Xu Ming masih ingin membujuknya lebih jauh, tapi sikap Qin Qingwan tegas, membuatnya tidak ada pilihan selain meninggalkan masalah itu.

“Oh, omong-omong,” tanya Qin Qingwan tiba-tiba, “bolehkah aku memberi tahu guruku tentang ini? Aku tahu kamu khawatir tentang beberapa hal, tetapi jangan khawatir—guruku tidak akan berpihak pada Xia He.”

“Aku percaya pada Ketua Tua Wang Xuan,” Xu Ming mengangguk. “Tapi ada satu hal yang aku rasa kamu dan Ketua Tua Wang Xuan mungkin tidak setuju.”

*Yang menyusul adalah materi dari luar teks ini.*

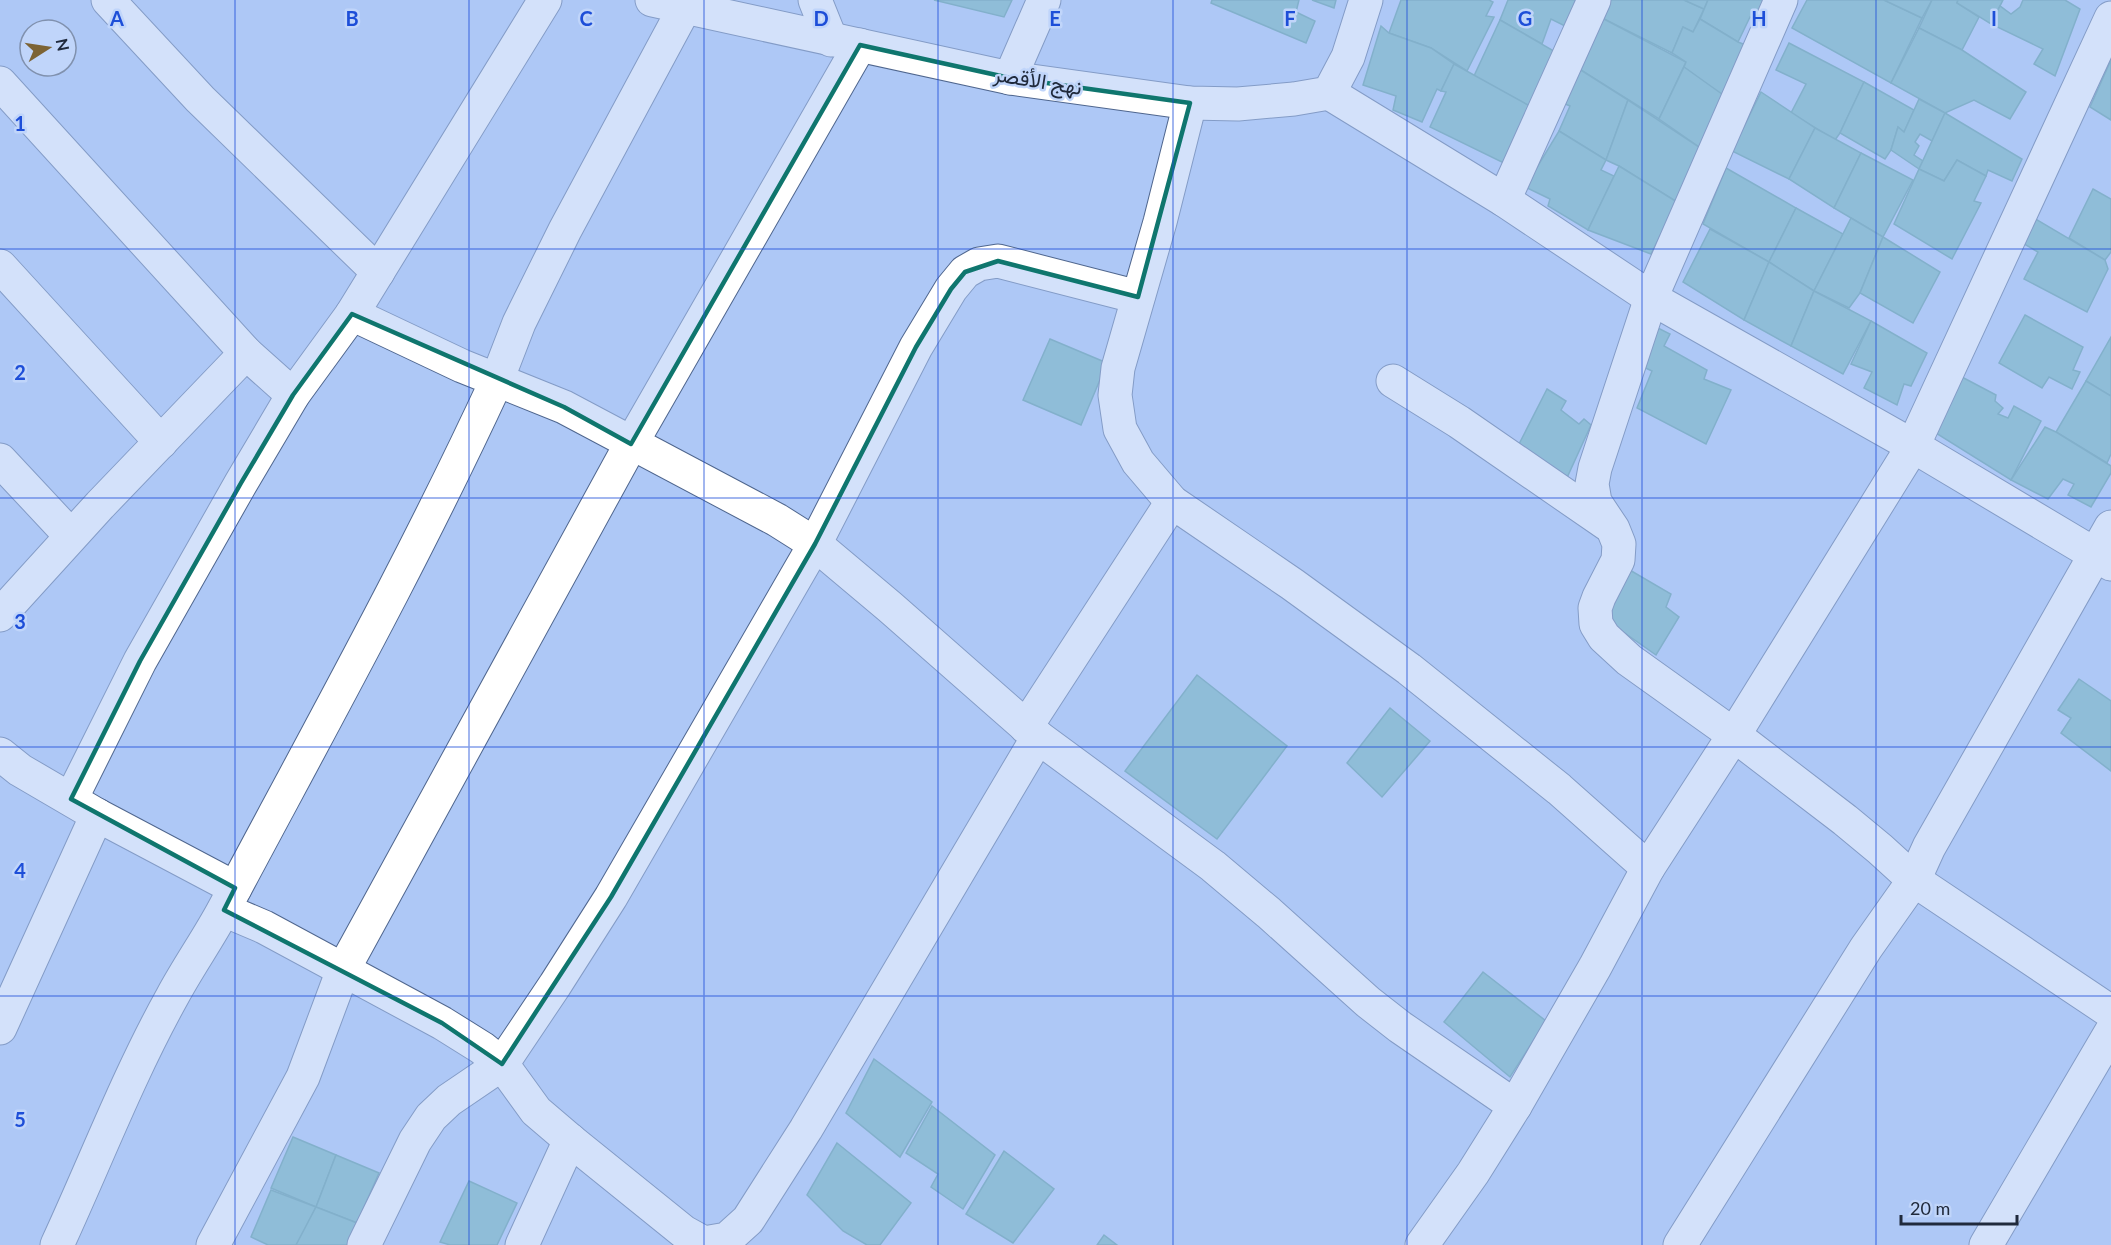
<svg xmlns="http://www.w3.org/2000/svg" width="2111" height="1245" viewBox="0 0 2111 1245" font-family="Lato,Vazirmatn,sans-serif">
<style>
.building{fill:#69afb4;stroke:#4d9398;stroke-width:1.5}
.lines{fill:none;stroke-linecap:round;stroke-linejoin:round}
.minor-casing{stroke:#4f668e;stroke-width:35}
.minor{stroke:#fff;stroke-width:33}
.marked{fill:none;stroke:#0f766e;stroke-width:4.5;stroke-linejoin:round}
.grid{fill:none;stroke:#1d4ed8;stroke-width:1.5;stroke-opacity:0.55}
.labels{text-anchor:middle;stroke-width:5;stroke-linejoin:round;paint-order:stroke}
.street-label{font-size:21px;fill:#202a3c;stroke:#c0d5fa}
.grid-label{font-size:20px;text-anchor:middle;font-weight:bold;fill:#1d4ed8;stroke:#c0d5fa;stroke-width:5;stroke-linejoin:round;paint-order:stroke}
</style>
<rect width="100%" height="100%" fill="#aec8f6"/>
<g class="building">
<polygon points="934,0 1012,0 1004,17"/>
<polygon points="1212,0 1299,0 1296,12 1315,21 1306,43 1211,3"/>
<polygon points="1312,0 1336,0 1334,8"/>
<polygon points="1401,0 1489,0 1493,2 1486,16 1494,17 1467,71 1431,48 1389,33"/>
<polygon points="1508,0 1576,0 1579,2 1567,27 1551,19 1542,44 1500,20"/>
<polygon points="1608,0 1684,0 1704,9 1693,32 1683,27 1672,53 1600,17"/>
<polygon points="1684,0 1708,0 1704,9"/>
<polygon points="1708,0 1773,0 1761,23 1750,17 1738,42 1700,19"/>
<polygon points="1807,0 1884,0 1922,18 1891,83 1792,28"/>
<polygon points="1884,0 1932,0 1922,18"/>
<polygon points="1932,0 1958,0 1957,3 1979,17 1962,50 1919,28"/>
<polygon points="1958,0 2003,0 1991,24 1957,3"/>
<polygon points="2023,0 2065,0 2080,9 2055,76 2034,64 2043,49 1991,24 2000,6 2011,14 2020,7"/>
<polygon points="1600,17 1686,62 1659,119 1576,67"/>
<polygon points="1700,19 1738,42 1748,46 1727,99 1684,67 1686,62 1672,53 1683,27 1693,32"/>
<polygon points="1500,20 1559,54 1533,108 1474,76"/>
<polygon points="1381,26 1389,33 1431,48 1454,64 1441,91 1437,89 1422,122 1393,110 1396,96 1363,85"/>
<polygon points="1919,28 1962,50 2026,92 2010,119 1974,100 1945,113 1891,83"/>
<polygon points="1789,43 1864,82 1840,133 1835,140 1791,113 1806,84 1776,70"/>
<polygon points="2111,60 2111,120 2090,107"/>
<polygon points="1454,64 1537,110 1508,165 1430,127 1446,92 1441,91"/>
<polygon points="1576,67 1628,100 1606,160 1559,131 1570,106 1563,103"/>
<polygon points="1684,67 1733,102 1702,149 1659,119"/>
<polygon points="1864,82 1914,110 1904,132 1898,127 1891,150 1885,159 1840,133"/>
<polygon points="1761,92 1815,128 1789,179 1732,151"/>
<polygon points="1919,99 1945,113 1932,141 1920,134 1915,142 1919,146 1914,155 1923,161 1919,169 1891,150 1898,127 1904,132"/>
<polygon points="1628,100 1702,149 1677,202 1619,166 1606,160"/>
<polygon points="1945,113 2022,159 2012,181 1988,170 1986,176 1957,160 1944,181 1919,169"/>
<polygon points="1815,128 1861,153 1834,208 1789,179"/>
<polygon points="1559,131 1606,160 1601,170 1614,176 1588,230 1548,206 1550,199 1525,187"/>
<polygon points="1861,153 1913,180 1883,237 1834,208"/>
<polygon points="1957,160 1986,176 1974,201 1981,203 1952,259 1894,224 1919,169 1944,181"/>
<polygon points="1619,166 1677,202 1651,254 1588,230"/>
<polygon points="1726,168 1796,208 1769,262 1703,224"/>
<polygon points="2093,189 2111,199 2111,252 2105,260 2069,238"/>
<polygon points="1796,208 1843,234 1814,291 1769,262"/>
<polygon points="2032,217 2105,260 2108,269 2087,312 2024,279 2038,252 2019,241"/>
<polygon points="1851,218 1883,237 1860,293 1849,308 1814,291"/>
<polygon points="1710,229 1769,262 1744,320 1683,282"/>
<polygon points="1883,237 1940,272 1913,323 1860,293"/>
<polygon points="1769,262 1814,291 1791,346 1744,320"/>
<polygon points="1814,291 1871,321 1843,374 1791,346"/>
<polygon points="2025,315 2083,347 2073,370 2080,372 2072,389 2049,377 2042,388 1999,363"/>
<polygon points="1871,321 1927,353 1911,386 1904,384 1897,405 1864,388 1872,372 1851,364"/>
<polygon points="1650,324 1670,334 1664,346 1707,370 1704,379 1731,390 1706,444 1637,408 1652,371 1637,364"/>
<polygon points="2111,337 2111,396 2086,381"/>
<polygon points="1050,339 1107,363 1081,425 1023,400"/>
<polygon points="1960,376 1996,395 1995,401 2003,408 1998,414 2008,418 2014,406 2041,421 2011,480 1931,430"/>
<polygon points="2086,381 2111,396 2111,454 2107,463 2056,432"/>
<polygon points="1547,389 1566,401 1561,410 1579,424 1584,419 1591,425 1565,482 1517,448"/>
<polygon points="2045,427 2056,432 2111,466 2111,473 2091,507 2068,495 2074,484 2063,479 2048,499 2011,480"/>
<polygon points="1628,569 1671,594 1666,607 1679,617 1656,655 1602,617"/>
<polygon points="1197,675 1287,746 1217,839 1125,771"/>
<polygon points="2079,679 2111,701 2111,771 2061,733 2071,718 2058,710"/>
<polygon points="1390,708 1430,741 1382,797 1347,763"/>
<polygon points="1483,972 1546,1021 1510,1077 1444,1022"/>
<polygon points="874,1059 932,1102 900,1157 846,1113"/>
<polygon points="932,1106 995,1155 963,1209 931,1187 938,1174 906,1153"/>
<polygon points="293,1137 336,1155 316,1207 271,1188"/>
<polygon points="837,1143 911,1203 880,1245 867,1245 843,1231 807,1195"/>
<polygon points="1004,1151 1054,1189 1013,1243 966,1214"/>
<polygon points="336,1155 379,1173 357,1223 316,1207"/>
<polygon points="469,1181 517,1203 497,1245 450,1245 440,1242"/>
<polygon points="271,1190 316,1207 297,1245 268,1245 251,1237"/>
<polygon points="316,1207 357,1223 349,1245 296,1245"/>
<polygon points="1104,1235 1117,1245 1097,1245"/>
</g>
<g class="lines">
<g class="minor-casing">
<g id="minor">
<polyline points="108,0 200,99 378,272"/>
<polyline points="652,0 1010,78 1190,103 1238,104 1294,99 1329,93 1348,57 1366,0"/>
<polyline points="815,0 831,40"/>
<polyline points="1781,0 1651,298 1595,468 1592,484 1595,502 1613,529 1619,544 1618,560 1599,597 1595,608 1596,624 1604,637 1629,660 1734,735 1845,820 1880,849 1914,880 2111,1012"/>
<polyline points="685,7 565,230 519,323 497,380 564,407 777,520 815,544 890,607 1038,737 1213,866 1269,913 1368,1002 1400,1027 1515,1106"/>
<polyline points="1010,78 1044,0"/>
<polyline points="0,83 246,353 293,395"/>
<polyline points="1329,93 1504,200 1651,298 1913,446 2111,564"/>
<polyline points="1190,103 1160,222 1118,368 1115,395 1120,429 1138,462 1172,502 1292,584 1409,669 1559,789 1648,868"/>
<polyline points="1504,200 1594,0"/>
<polyline points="0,266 161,442"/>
<polyline points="1393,381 1459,422 1607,524"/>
<polyline points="0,460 71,536"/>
<polyline points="0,615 100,505 246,353"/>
<polyline points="1026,727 1172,502"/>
<polyline points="0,754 20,770 97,815 235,888"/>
<polyline points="71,799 140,661 241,483 293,395 352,314"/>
<polyline points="224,910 264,927 442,1023 482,1048 502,1064 536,1111 570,1140 684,1232 704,1243 727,1239 748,1220 806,1129 1038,737"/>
<polyline points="0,1028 97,815"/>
<path d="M57,1245C95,1163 128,1076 172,997C188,967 208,939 224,909C317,734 414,560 497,380L462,366L352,314L545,0"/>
<polyline points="213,1245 303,1077 343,970 631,444 860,45"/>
<polyline points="364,1245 415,1141 431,1117 449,1100 502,1064 555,985 611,897 815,544 916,347 951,289 965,272 979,264 998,261 1138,297"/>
<polyline points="522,1245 570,1140"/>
<polyline points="1422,1245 1473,1173 1515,1106 1595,967 1648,868 1734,735 1913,446 2111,18"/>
<polyline points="1680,1245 1866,948 1914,880 1929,847 2111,527"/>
<polyline points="1986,1245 2111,1032"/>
</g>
</g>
<use href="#minor" class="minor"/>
</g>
<path d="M0 0H2111V1245H0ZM860,45L1010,78L1190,103L1138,297L998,261L965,272L951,289L916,347L815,544L611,897L502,1064L442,1023L224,910L235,888L71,799L140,661L241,483L293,395L352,314L564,407L631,444Z" fill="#aec8f6" fill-opacity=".55" fill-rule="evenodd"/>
<path class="marked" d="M860,45L1010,78L1190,103L1138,297L998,261L965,272L951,289L916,347L815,544L611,897L502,1064L442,1023L224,910L235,888L71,799L140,661L241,483L293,395L352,314L564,407L631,444Z"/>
<path class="grid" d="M235,0V1245M469,0V1245M704,0V1245M938,0V1245M1173,0V1245M1407,0V1245M1642,0V1245M1876,0V1245M0,249H2111M0,498H2111M0,747H2111M0,996H2111"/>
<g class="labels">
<g class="street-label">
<text transform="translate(1038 81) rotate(9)" y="7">نهج الأقصر</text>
</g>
</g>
<g class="grid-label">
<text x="117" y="26">A</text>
<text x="352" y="26">B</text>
<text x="586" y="26">C</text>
<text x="821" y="26">D</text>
<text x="1055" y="26">E</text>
<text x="1290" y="26">F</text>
<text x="1525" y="26">G</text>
<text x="1759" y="26">H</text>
<text x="1994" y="26">I</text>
<text x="20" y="131">1</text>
<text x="20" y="380">2</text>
<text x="20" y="629">3</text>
<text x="20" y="878">4</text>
<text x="20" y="1127">5</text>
</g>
<g transform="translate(48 48) rotate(78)"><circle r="28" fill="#c0d5fa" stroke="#8091ae" stroke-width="1.5"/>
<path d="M0-4.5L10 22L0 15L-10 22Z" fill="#7c6334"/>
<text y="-9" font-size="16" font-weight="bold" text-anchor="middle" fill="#202a3c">N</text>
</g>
<path d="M1901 1215v9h116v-9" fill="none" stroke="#202a3c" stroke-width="3"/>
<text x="1910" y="1215" font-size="18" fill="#202a3c" stroke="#c0d5fa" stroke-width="4.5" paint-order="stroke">20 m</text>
</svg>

“Apa itu?” tanya Qin Qingwan dengan penasaran.

Xu Ming ragu sejenak sebelum menjawab, “Mo Zhuer mengatakan dia bisa membant нас menggagalkan rencana Xia He. Dia mengklaim memegang artefak kunci yang dibutuhkan Xia He dan bahwa hanya dia yang bisa membantu kita. Tapi… dia memiliki satu syarat.”

“Syarat apa?” Qin Qingwan mendesak.

“Dia ingin saluran naga Sekte Tianxuan,” kata Xu Ming dengan serius.